**Belge Alıntısı**
---

BIST 9.008
DOLAR 32,33
EURO 35,04
ALTIN 2.280,65

Ali Kızıldağ’dan Birlik Çağrısı

Bakın, Ali Kızıldağ turizmde paradigmanın değişmesi gerektiğini nasıl vurguluyor

Merhabalar,

Bu yazımda, 1992 yılında kurulan POYD Türkiye Başkanı ve aynı zamanda Calista Luxury  Resort Hotel Genel Müdürü Ali Kızıldağ’ın ülkemizdeki Turizm ve Otelcilik dünyasının dünden bugüne yükselen grafiği ve 2015 yılında geldiği son durum ve geleceğinin nasıl yapılandırılmasıyla ilgili Turizmin davetkar, birleştirici, barışçıl sesiyle dobra dobra sektör temsilcilerinden, devlet yetkililerine varana dek birlik çağrısı ve neler yapılması gerektiğiyle ilgili görüş ve düşüncelerini sizlerle paylaşmak istiyorum.

  

Ali Kızıldağ Diyor ki;

Türkiye turizm gelirlerinde dünya dokuzuncusu olmuş bir ülke, campinglerden bugünlere turizm ve otelciliğin geldiği bu nokta tez konusu olur.

1983’te ki turizm teşvik yasasıyla ülkemiz turizmine kazandırılmaya başlanılan dünya çapındaki otellerimizle olumlu olan şu ki dünyada hiçbir turizm destinasyonunun göstermediği gelişmeyi gösteren bir Türkiye var. Dünyanın farklı ülkelerinden gelen turistler, 35 Milyar Dolar turizm geliri, 1,5 milyon istihdama sahip bir turizm potansiyelimiz var.

---

**Talimat A**
Turizm yazısına göre şu ifadeler doğru mudur: (i) POYD 1992 yılında kurulmuştur; (ii) turizm teşvik yasası 1985 yılında çıkarılmıştır; (iii) Türkiye'nin turizm potansiyeli 1,5 milyon istihdama sahiptir? Her biri için evet ya da hayır deyip yazıdan belirleyici ifadeyi aynen aktarın.

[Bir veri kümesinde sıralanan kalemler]
---

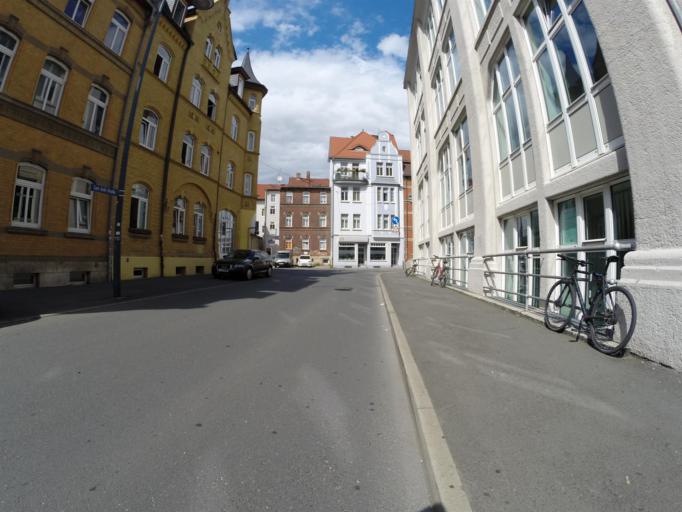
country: DE
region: Thuringia
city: Jena
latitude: 50.9291
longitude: 11.5811
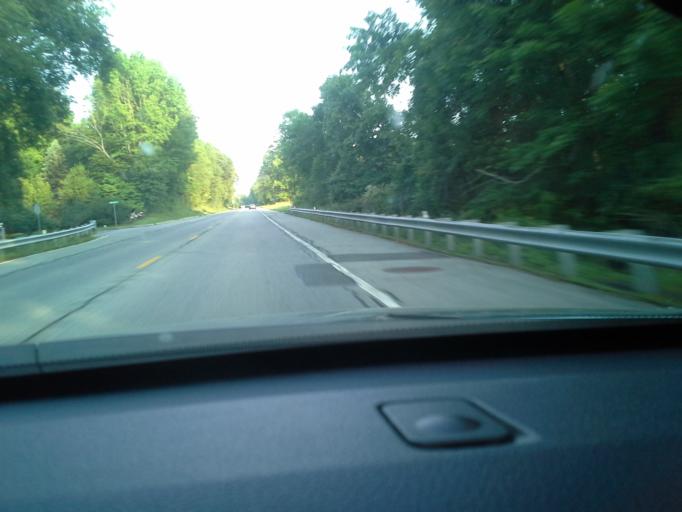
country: US
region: Maryland
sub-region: Calvert County
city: Owings
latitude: 38.7105
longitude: -76.5928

---

**Talimat B**
Kayıtlarda "longitude: 11.5811" içeren satırla açılıp kayıtların sonuyla kapanan bölümü, "latitude" yerine "enlem" yazarak güncelleyin; bunun dışında hiçbir şeyi değiştirmeyin. Yanıtta resimlere yer vermeyin.

**Yanıt A**
(i) Evet: "1992 yılında kurulan POYD"
(ii) Hayır: "1983’te ki turizm teşvik yasasıyla"
(iii) Evet: "1,5 milyon istihdama sahip bir turizm potansiyelimiz var"

**Yanıt B**
longitude: 11.5811
country: US
region: Maryland
sub-region: Calvert County
city: Owings
enlem: 38.7105
longitude: -76.5928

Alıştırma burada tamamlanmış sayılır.